#### Texte à analyser
────────────────

Pis encore, il y a un an, en visite en Allemagne, à la veille du cinquantenaire de l’attentat de Munich (attaque perpétrée par le groupuscule palestinien ‘‘Septembre noir’’, lors des Jeux Olympique de 1972, qui a coûté la vie à 12 personnes, dont 11 athlètes israéliens pris en otages puis exécutés par le commando palestinien), Abbas a été interrogé, lors d’une conférence de presse, pour savoir s’il ‘‘regrettait’’ ce carnage qui avait, à l’époque, choqué le monde entier. Rien n’obligeait le vieux raïs à faire son mea culpa. Il pouvait même éluder la question, comme les politiciens savent si bien le faire. Mais, non ! Il choisit la surenchère, se lançant dans d’étranges élucubrations, qu’il conclut par une formule qui a glacé tout le monde : « Les massacres perpétrés par les Israéliens contre le peuple palestinien équivalent à 50 holocaustes » !
En se laissant aller à un tel sacrilège précisément depuis la capitale allemande, Abbas a provoqué le « dégoût » du chancelier Olaf Scholtz et soulevé un tollé médiatique mondial, qui a trouvé – et c’est un fait inédit – un retentissant écho dans la presse arabe et palestinienne.
Ainsi, pour l’éminent éditorialiste palestinien, Ma’n al-Bayari, la problématique soulevée par cette « réponse catastrophique » ne devrait pas porter sur l’holocauste, mais sur l’inaptitude politique d’Abbas : « Que le président palestinien considère que les crimes de guerre commis par Israël depuis 80 ans ne peuvent apparaître suffisamment affreux que si on les considérait 50 fois plus odieux que l’holocauste nazi infligé aux Juifs, est une nouvelle preuve que ce type est inapte à être le leader d’un peuple qui milite contre les affres de l’occupation. Et que son comportement, sous le regard du monde entier et des médias internationaux, est nuisible à la position morale que mériteraient le peuple palestinien et son combat parmi les peuples qui aspirent à la liberté ». Et de conclure : « Ceci est une terrifiante misère qu’il faut dénoncer publiquement en affirmant, haut et fort, que le président palestinien n’est plus seulement illégitime [son mandat a expiré en 2009], mais aussi inapte à ce poste car il joue un rôle nuisible. »

────────────────

#### Consignes
1) Relevez toutes les personnes désignées par leur nom dans le texte sur les propos d'Abbas en Allemagne.
2) Selon le texte sur les propos d'Abbas en Allemagne, pour quelles raisons Ma'n al-Bayari juge-t-il Abbas inapte à son poste ? Répondez en une à trois phrases.
3) Poursuivez le texte sur les propos d'Abbas en Allemagne à partir de sa dernière phrase.

(Entrées extraites d'une collection)
────────────────

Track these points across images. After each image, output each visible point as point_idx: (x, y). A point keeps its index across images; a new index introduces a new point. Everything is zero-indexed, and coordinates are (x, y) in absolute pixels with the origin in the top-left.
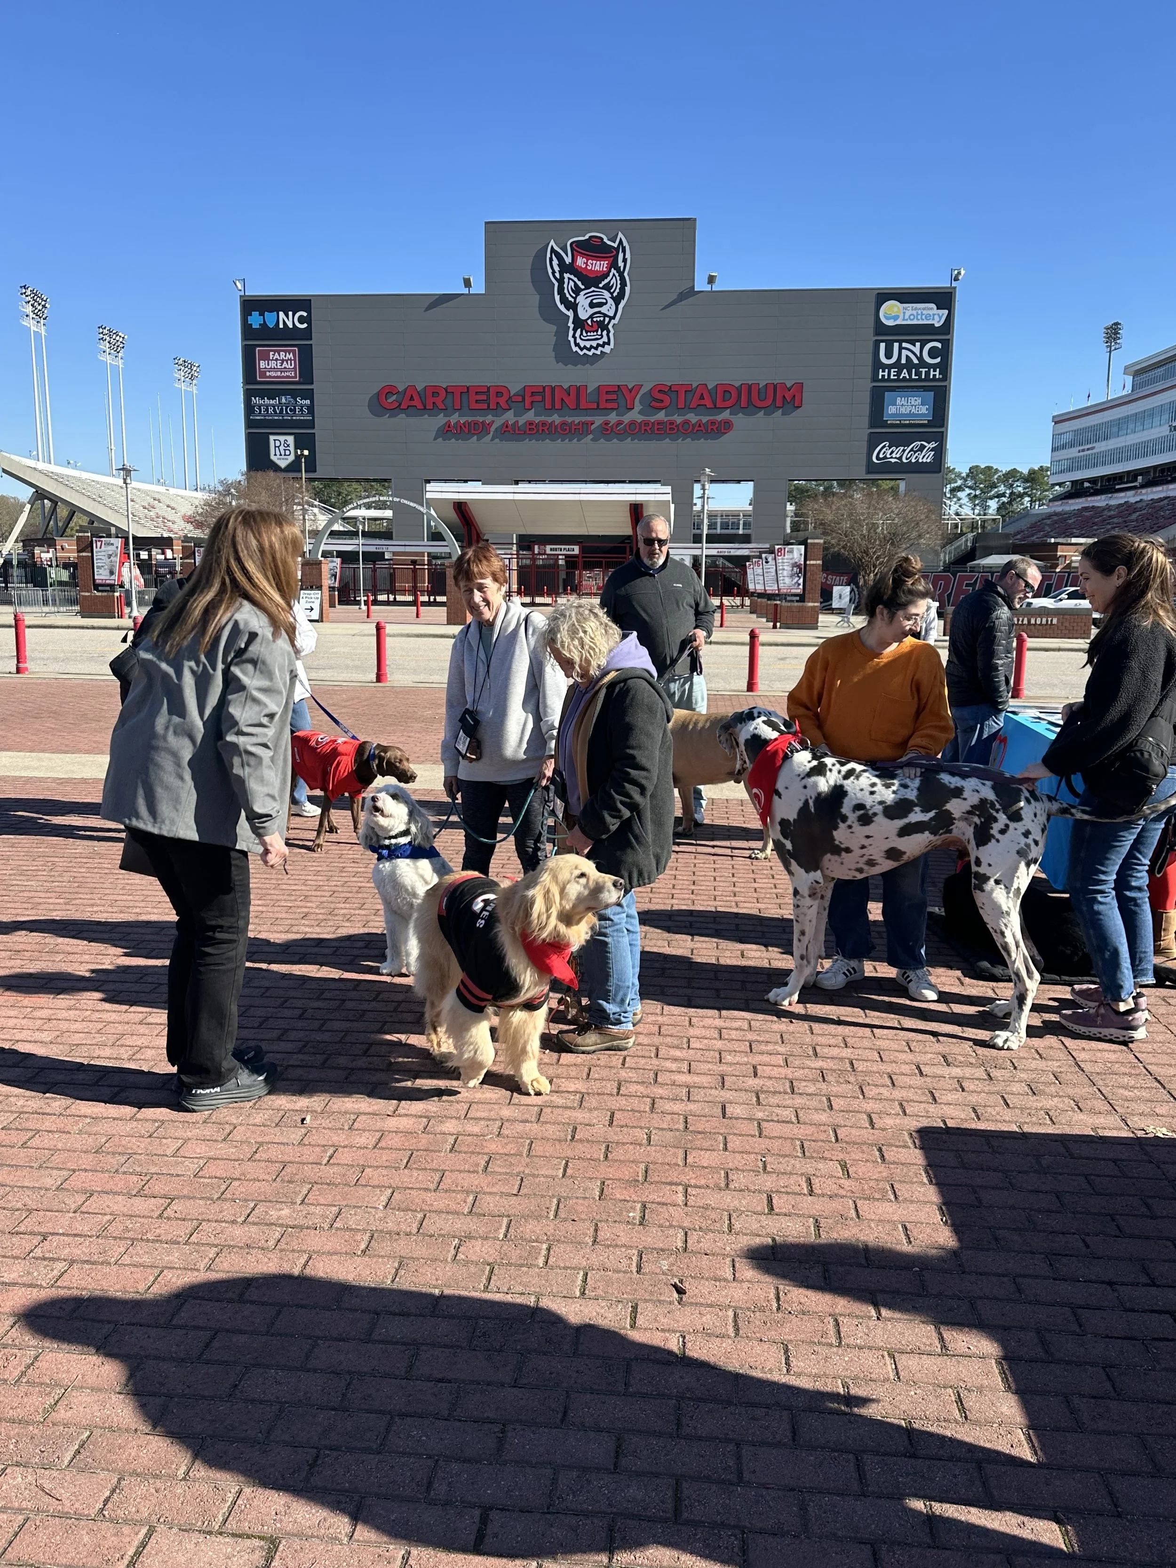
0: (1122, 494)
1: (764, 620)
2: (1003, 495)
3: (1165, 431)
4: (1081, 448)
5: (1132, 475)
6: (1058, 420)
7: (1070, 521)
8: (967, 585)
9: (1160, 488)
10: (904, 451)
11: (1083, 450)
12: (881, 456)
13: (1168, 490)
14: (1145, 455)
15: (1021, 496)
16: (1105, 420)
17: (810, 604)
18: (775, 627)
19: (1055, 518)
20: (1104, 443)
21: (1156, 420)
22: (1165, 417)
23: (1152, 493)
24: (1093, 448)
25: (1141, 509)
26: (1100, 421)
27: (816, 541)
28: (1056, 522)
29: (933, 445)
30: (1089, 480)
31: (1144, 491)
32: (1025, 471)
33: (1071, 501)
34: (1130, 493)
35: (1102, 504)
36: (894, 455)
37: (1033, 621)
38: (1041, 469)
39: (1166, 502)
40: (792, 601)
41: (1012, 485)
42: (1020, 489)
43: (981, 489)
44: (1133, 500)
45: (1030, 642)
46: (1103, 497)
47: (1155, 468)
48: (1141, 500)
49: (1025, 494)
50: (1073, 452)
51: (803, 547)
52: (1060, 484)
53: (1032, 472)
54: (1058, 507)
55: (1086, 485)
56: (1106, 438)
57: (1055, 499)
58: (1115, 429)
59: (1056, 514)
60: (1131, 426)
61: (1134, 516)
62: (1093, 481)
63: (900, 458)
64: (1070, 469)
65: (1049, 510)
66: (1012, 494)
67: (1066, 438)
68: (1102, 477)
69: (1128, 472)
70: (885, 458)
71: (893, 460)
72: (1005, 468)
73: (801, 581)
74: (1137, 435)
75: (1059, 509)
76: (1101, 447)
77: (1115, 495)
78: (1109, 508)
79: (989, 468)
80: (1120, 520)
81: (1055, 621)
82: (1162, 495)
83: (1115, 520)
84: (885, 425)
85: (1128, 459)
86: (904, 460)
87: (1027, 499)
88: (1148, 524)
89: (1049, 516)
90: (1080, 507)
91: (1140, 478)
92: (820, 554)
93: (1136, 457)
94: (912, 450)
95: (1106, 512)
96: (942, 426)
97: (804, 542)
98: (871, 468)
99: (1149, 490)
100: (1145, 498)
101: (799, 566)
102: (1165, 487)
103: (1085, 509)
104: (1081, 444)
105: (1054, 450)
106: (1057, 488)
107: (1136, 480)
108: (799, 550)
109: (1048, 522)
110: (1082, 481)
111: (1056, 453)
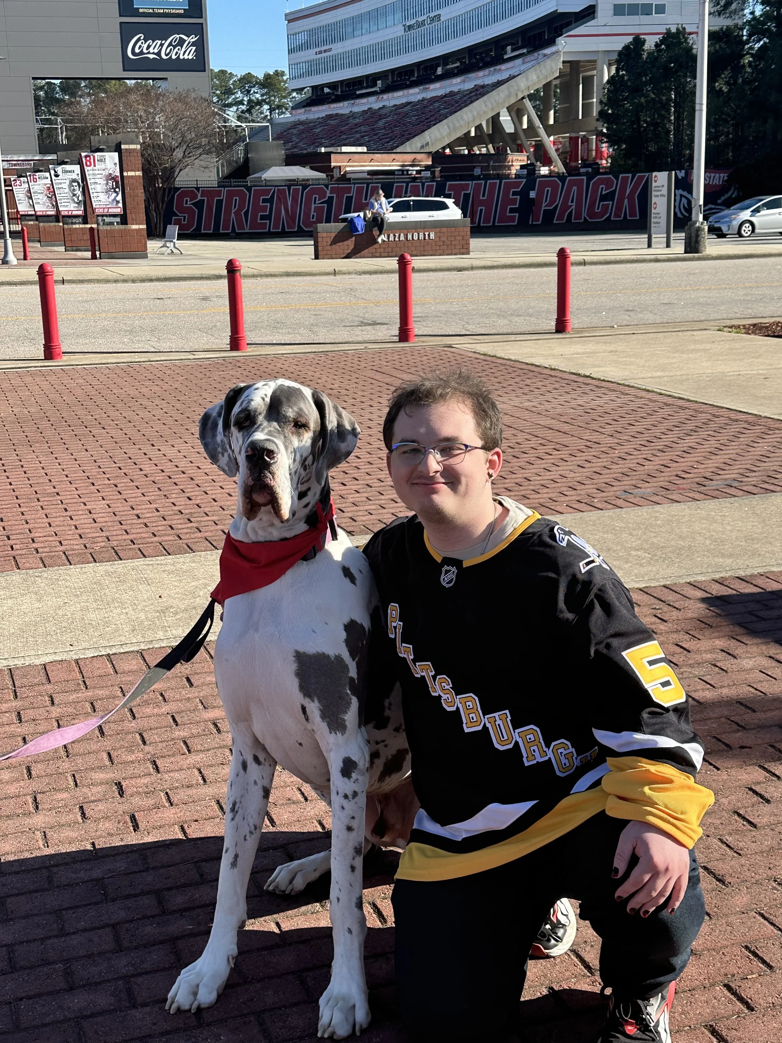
0: (364, 100)
1: (62, 249)
2: (241, 103)
3: (399, 31)
4: (318, 50)
5: (371, 79)
6: (292, 18)
7: (317, 131)
8: (265, 201)
9: (400, 93)
10: (162, 45)
11: (320, 52)
12: (137, 50)
13: (409, 95)
14: (383, 57)
15: (259, 103)
16: (339, 19)
17: (135, 227)
18: (94, 257)
19: (301, 127)
20: (340, 45)
21: (390, 18)
22: (398, 15)
23: (393, 98)
24: (330, 50)
25: (385, 116)
26: (334, 20)
27: (132, 147)
28: (303, 132)
29: (193, 39)
30: (329, 85)
31: (385, 96)
32: (261, 76)
33: (314, 109)
34: (372, 99)
35: (346, 111)
36: (151, 50)
37: (410, 237)
38: (277, 73)
39: (409, 107)
40: (111, 224)
41: (249, 92)
42: (258, 96)
43: (218, 96)
44: (376, 106)
45: (416, 262)
46: (346, 103)
47: (393, 71)
48: (384, 107)
49: (264, 101)
50: (310, 54)
51: (116, 154)
52: (300, 90)
53: (267, 77)
54: (303, 115)
55: (326, 90)
56: (342, 39)
57: (297, 107)
58: (350, 29)
59: (301, 123)
60: (366, 26)
61: (381, 124)
62: (333, 86)
63: (159, 54)
64: (309, 73)
65: (292, 119)
66: (250, 101)
67: (302, 39)
68: (342, 82)
69: (367, 77)
70: (142, 53)
71: (151, 56)
72: (239, 73)
73: (119, 198)
74: (372, 36)
75: (303, 118)
76: (338, 48)
77: (358, 101)
78: (353, 115)
79: (223, 72)
80: (367, 128)
81: (432, 236)
82: (404, 101)
83: (363, 129)
84: (136, 13)
85: (367, 61)
86: (164, 57)
87: (266, 107)
88: (397, 130)
89: (295, 125)
90: (323, 115)
91: (379, 82)
92: (139, 162)
93: (375, 59)
94: (170, 44)
95: (351, 120)
96: (202, 17)
97: (118, 149)
98: (128, 64)
99: (390, 95)
100: (387, 103)
101: (114, 179)
102: (405, 91)
103: (330, 117)
104: (317, 46)
105: (290, 51)
106: (294, 94)
107: (375, 85)
108: (112, 158)
109: (295, 131)
110: (322, 86)
111: (293, 55)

────────────────

#### Réponses rédigées
1) Abbas, Olaf Scholtz, Ma'n al-Bayari.

2) Abbas estime que les crimes de guerre d'Israël ne paraissent assez affreux que s'ils sont jugés 50 fois plus odieux que l'holocauste nazi, ce que Ma'n al-Bayari tient pour une preuve de son inaptitude à diriger un peuple qui lutte contre l'occupation. Son comportement, devant le monde entier et les médias internationaux, nuit aussi à la position morale du peuple palestinien et de son combat. Il joue donc, selon lui, un rôle nuisible.

3)
Le plus terrifiant dans cette ‘‘misère’’ est que les dérapages antisémites de Mahmoud Abbad ne sont pas – seulement – dus au naufrage de la vieillesse. À 44 ans déjà, lors d’une thèse de doctorat soutenue à l’Institut des études orientalistes de Moscou (1982), il considérait que le nombre « avancé par des historiens » de 6 millions de victimes juives de la Shoah était « exagéré » !
Aussi étrange que cela puisse paraître, en dépit de toutes ces horreurs, Mahmoud Abbas est parvenu à se forger une réputation de ‘‘modéré’’, pour le simple fait d’avoir présidé les délégations palestiniennes pendant les négociations de paix, lors de la Conférence de Madrid en 1991 et des Accords d’Oslo en 1993. Or, il n’a pas été choisi pour une telle mission grâce à son charisme (inexistant) ou sa ligne politique (impossible à cerner), mais pour une simple raison bureaucratique : il était, à l’époque, le délégué aux relations internationales de l’OLP !
La prétendue ‘‘modération’’ d’Abbas – qui a poussé les autorités israéliennes à favoriser son ascension, au détriment de l’héritier le plus légitime d’Arafat au sein du Fatah, Marwan Barghouti – n’était qu’une illusion. La preuve en est que, dès son accession au pouvoir, il a instauré un système répressif et totalitaire, qui n’a rien à envier à ses homologues parmi les despotes arabes et comparé auquel même l’autoritaire et colérique Arafat passerait pour un Gandhi palestinien !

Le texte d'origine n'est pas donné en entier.